# [EXERCISE BRIEF]
Your answer should be the exact lines of the data below from the one containing "BLUISH HEADPHONES 361, 236" through the one containing "PLUSH TOY 426, 255 => nothing"; please include nothing else.

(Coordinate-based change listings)

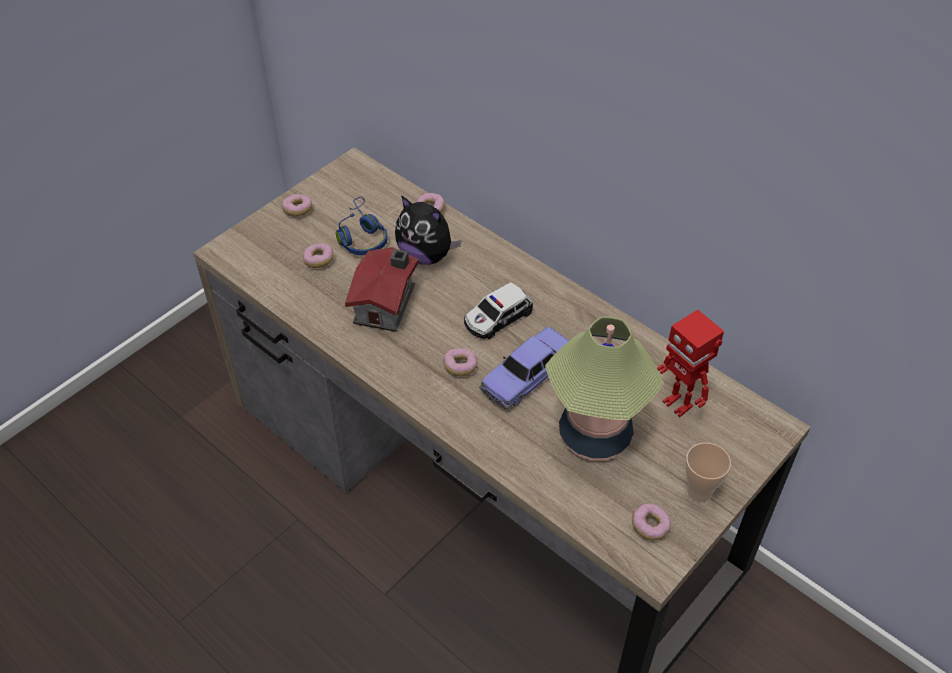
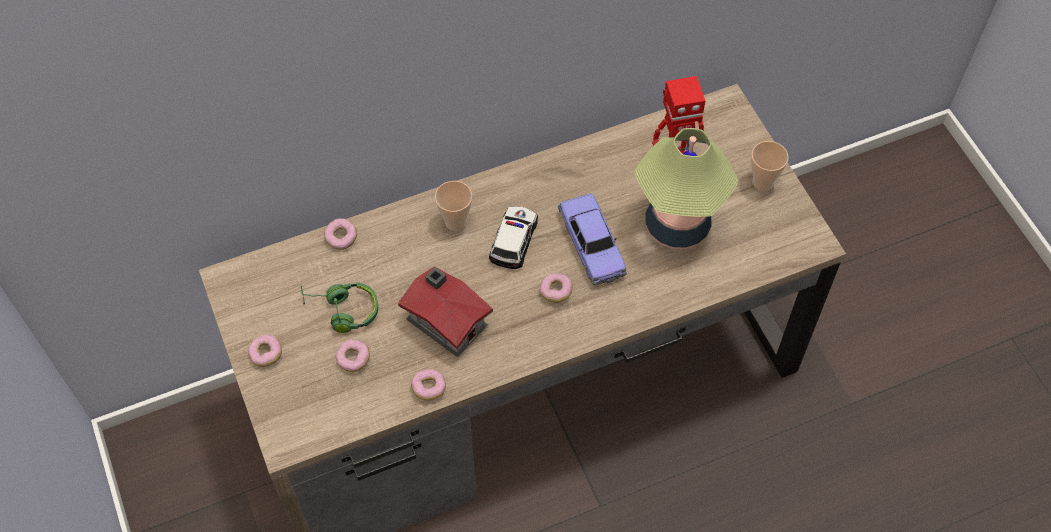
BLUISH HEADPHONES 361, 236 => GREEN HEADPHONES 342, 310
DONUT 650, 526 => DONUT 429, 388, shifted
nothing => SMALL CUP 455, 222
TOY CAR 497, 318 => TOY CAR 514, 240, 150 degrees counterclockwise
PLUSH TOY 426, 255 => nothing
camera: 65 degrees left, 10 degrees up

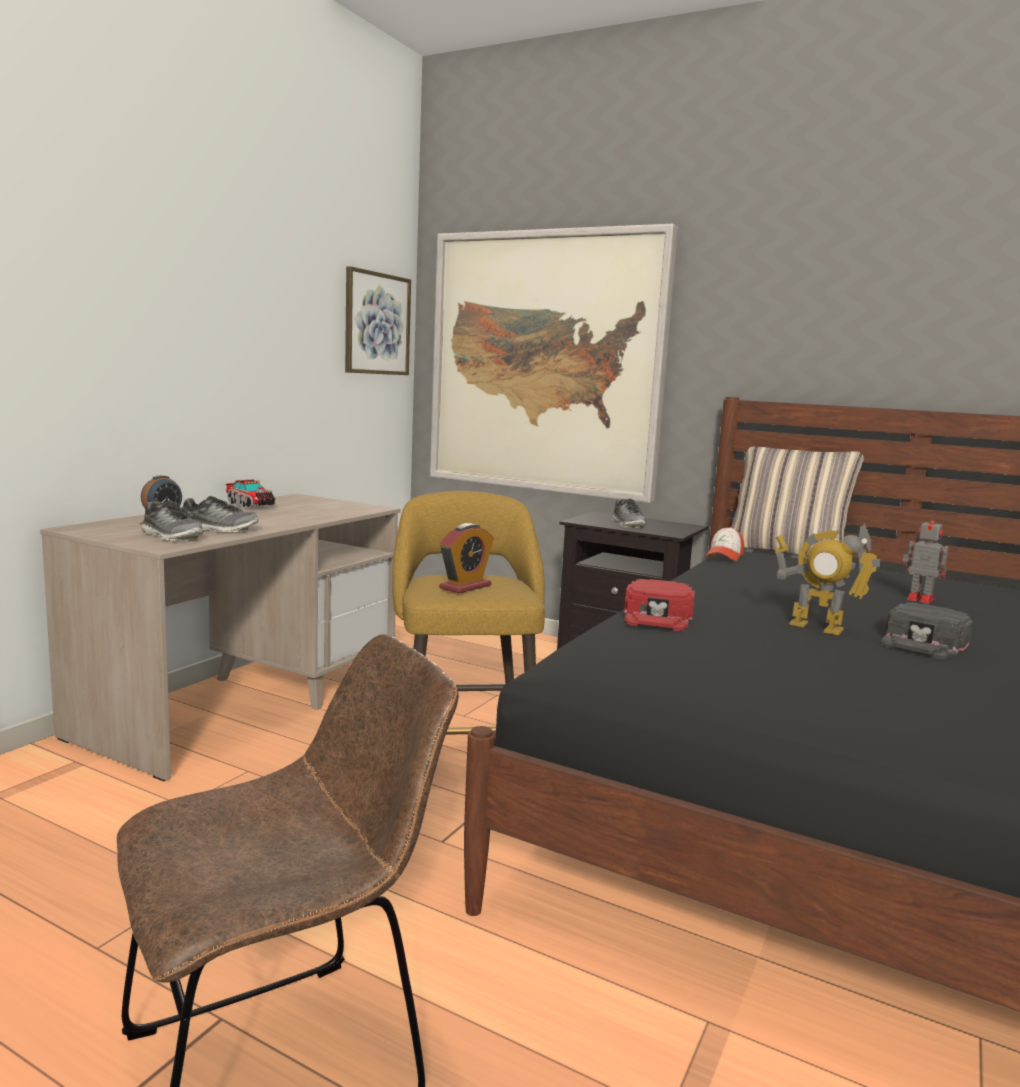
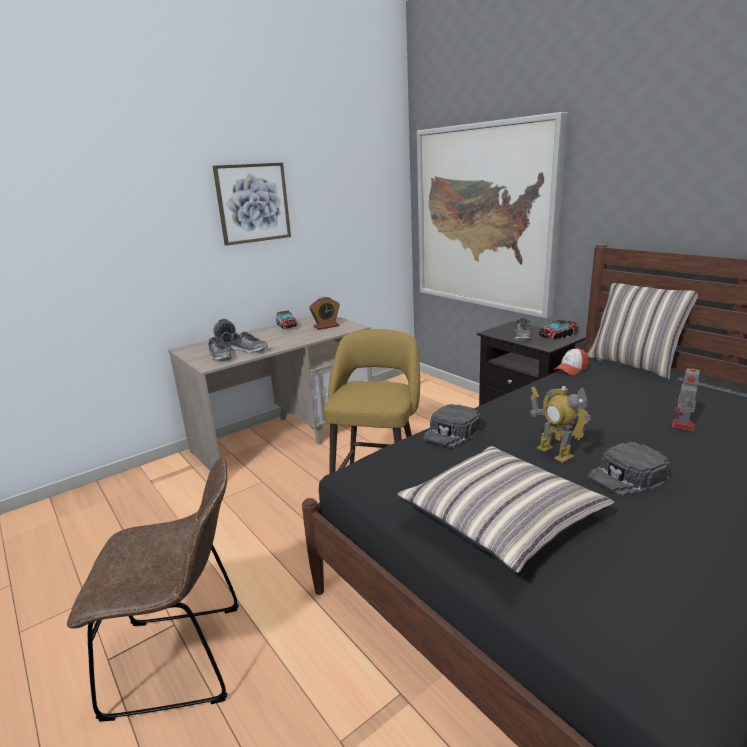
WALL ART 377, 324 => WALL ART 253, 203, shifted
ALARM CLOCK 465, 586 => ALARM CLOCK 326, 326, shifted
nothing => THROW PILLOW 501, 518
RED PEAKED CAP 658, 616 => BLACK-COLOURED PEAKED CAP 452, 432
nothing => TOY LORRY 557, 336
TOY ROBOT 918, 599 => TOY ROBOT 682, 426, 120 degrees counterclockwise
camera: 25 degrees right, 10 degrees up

...

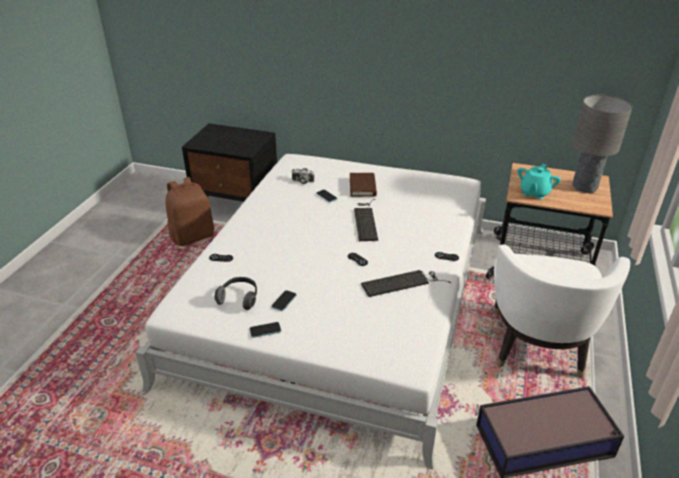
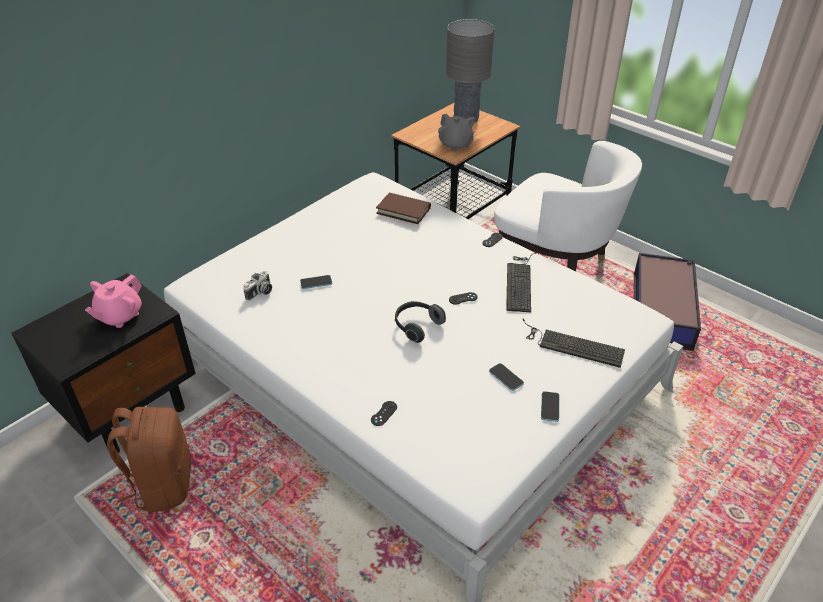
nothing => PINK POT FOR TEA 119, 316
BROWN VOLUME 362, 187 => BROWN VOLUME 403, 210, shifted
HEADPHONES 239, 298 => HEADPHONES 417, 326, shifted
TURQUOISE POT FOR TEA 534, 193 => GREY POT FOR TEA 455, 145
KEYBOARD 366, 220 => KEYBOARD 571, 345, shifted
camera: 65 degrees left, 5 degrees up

# [REPLY]
BLUISH HEADPHONES 361, 236 => GREEN HEADPHONES 342, 310
DONUT 650, 526 => DONUT 429, 388, shifted
nothing => SMALL CUP 455, 222
TOY CAR 497, 318 => TOY CAR 514, 240, 150 degrees counterclockwise
PLUSH TOY 426, 255 => nothing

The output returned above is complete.